Records drawn from a data source
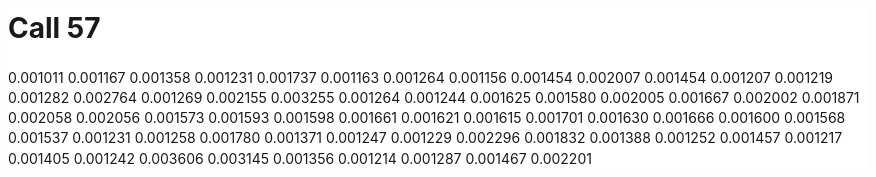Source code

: # Call 57
0.001011
0.001167
0.001358
0.001231
0.001737
0.001163
0.001264
0.001156
0.001454
0.002007
0.001454
0.001207
0.001219
0.001282
0.002764
0.001269
0.002155
0.003255
0.001264
0.001244
0.001625
0.001580
0.002005
0.001667
0.002002
0.001871
0.002058
0.002056
0.001573
0.001593
0.001598
0.001661
0.001621
0.001615
0.001701
0.001630
0.001666
0.001600
0.001568
0.001537
0.001231
0.001258
0.001780
0.001371
0.001247
0.001229
0.002296
0.001832
0.001388
0.001252
0.001457
0.001217
0.001405
0.001242
0.003606
0.003145
0.001356
0.001214
0.001287
0.001467
0.002201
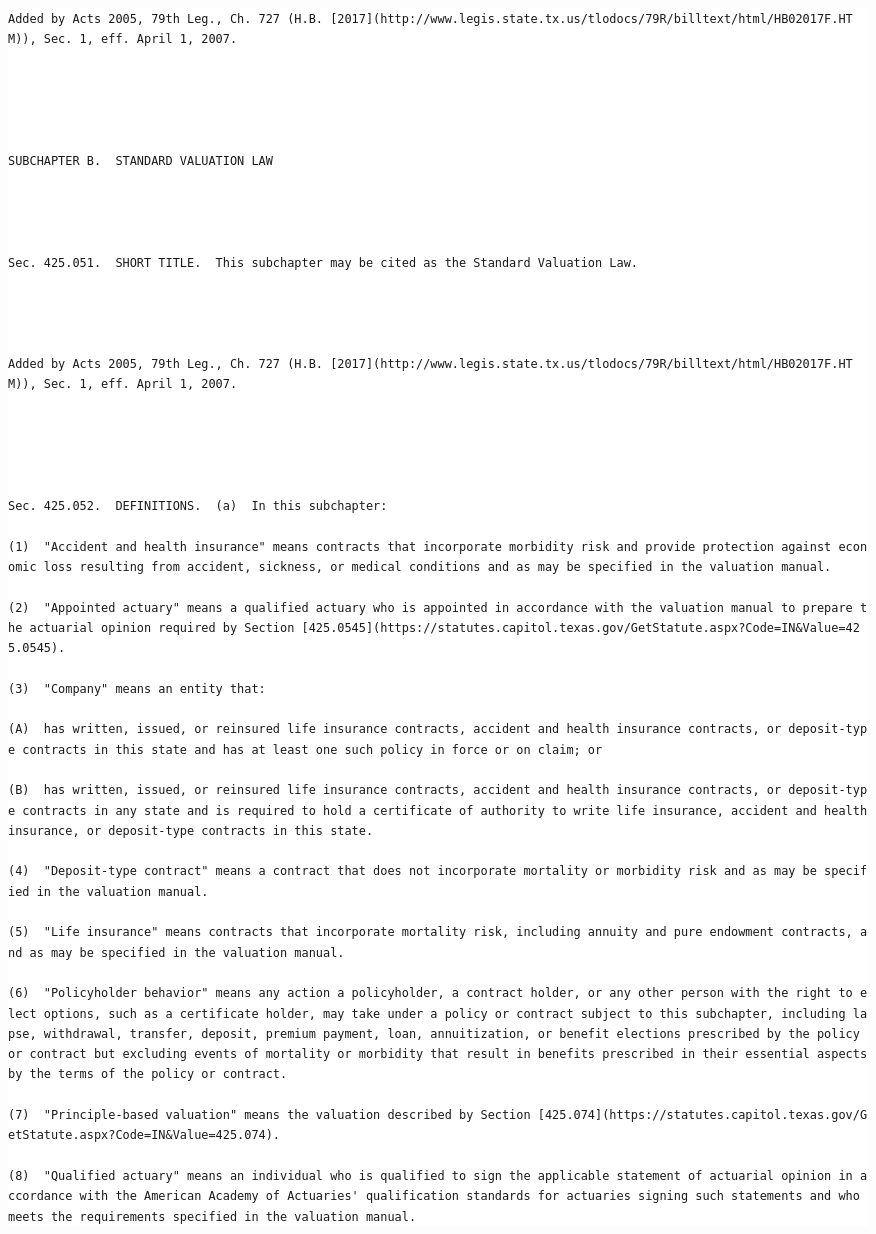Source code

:     
    
    
    Added by Acts 2005, 79th Leg., Ch. 727 (H.B. [2017](http://www.legis.state.tx.us/tlodocs/79R/billtext/html/HB02017F.HTM)), Sec. 1, eff. April 1, 2007.
    
    
    
    
    
    SUBCHAPTER B.  STANDARD VALUATION LAW
    
      
    
    
    Sec. 425.051.  SHORT TITLE.  This subchapter may be cited as the Standard Valuation Law.
    
    
    
    
    Added by Acts 2005, 79th Leg., Ch. 727 (H.B. [2017](http://www.legis.state.tx.us/tlodocs/79R/billtext/html/HB02017F.HTM)), Sec. 1, eff. April 1, 2007.
    
    
    
    
    
    Sec. 425.052.  DEFINITIONS.  (a)  In this subchapter:
    
    (1)  "Accident and health insurance" means contracts that incorporate morbidity risk and provide protection against economic loss resulting from accident, sickness, or medical conditions and as may be specified in the valuation manual.
    
    (2)  "Appointed actuary" means a qualified actuary who is appointed in accordance with the valuation manual to prepare the actuarial opinion required by Section [425.0545](https://statutes.capitol.texas.gov/GetStatute.aspx?Code=IN&Value=425.0545).
    
    (3)  "Company" means an entity that:
    
    (A)  has written, issued, or reinsured life insurance contracts, accident and health insurance contracts, or deposit-type contracts in this state and has at least one such policy in force or on claim; or
    
    (B)  has written, issued, or reinsured life insurance contracts, accident and health insurance contracts, or deposit-type contracts in any state and is required to hold a certificate of authority to write life insurance, accident and health insurance, or deposit-type contracts in this state.
    
    (4)  "Deposit-type contract" means a contract that does not incorporate mortality or morbidity risk and as may be specified in the valuation manual.
    
    (5)  "Life insurance" means contracts that incorporate mortality risk, including annuity and pure endowment contracts, and as may be specified in the valuation manual.
    
    (6)  "Policyholder behavior" means any action a policyholder, a contract holder, or any other person with the right to elect options, such as a certificate holder, may take under a policy or contract subject to this subchapter, including lapse, withdrawal, transfer, deposit, premium payment, loan, annuitization, or benefit elections prescribed by the policy or contract but excluding events of mortality or morbidity that result in benefits prescribed in their essential aspects by the terms of the policy or contract.
    
    (7)  "Principle-based valuation" means the valuation described by Section [425.074](https://statutes.capitol.texas.gov/GetStatute.aspx?Code=IN&Value=425.074).
    
    (8)  "Qualified actuary" means an individual who is qualified to sign the applicable statement of actuarial opinion in accordance with the American Academy of Actuaries' qualification standards for actuaries signing such statements and who meets the requirements specified in the valuation manual.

**WHAT THIS TASK INVOLVES:**
Return every line of the records that contains the word "issued".

**SOLVED EXERCISE:**
    (A)  has written, issued, or reinsured life insurance contracts, accident and health insurance contracts, or deposit-type contracts in this state and has at least one such policy in force or on claim; or
    (B)  has written, issued, or reinsured life insurance contracts, accident and health insurance contracts, or deposit-type contracts in any state and is required to hold a certificate of authority to write life insurance, accident and health insurance, or deposit-type contracts in this state.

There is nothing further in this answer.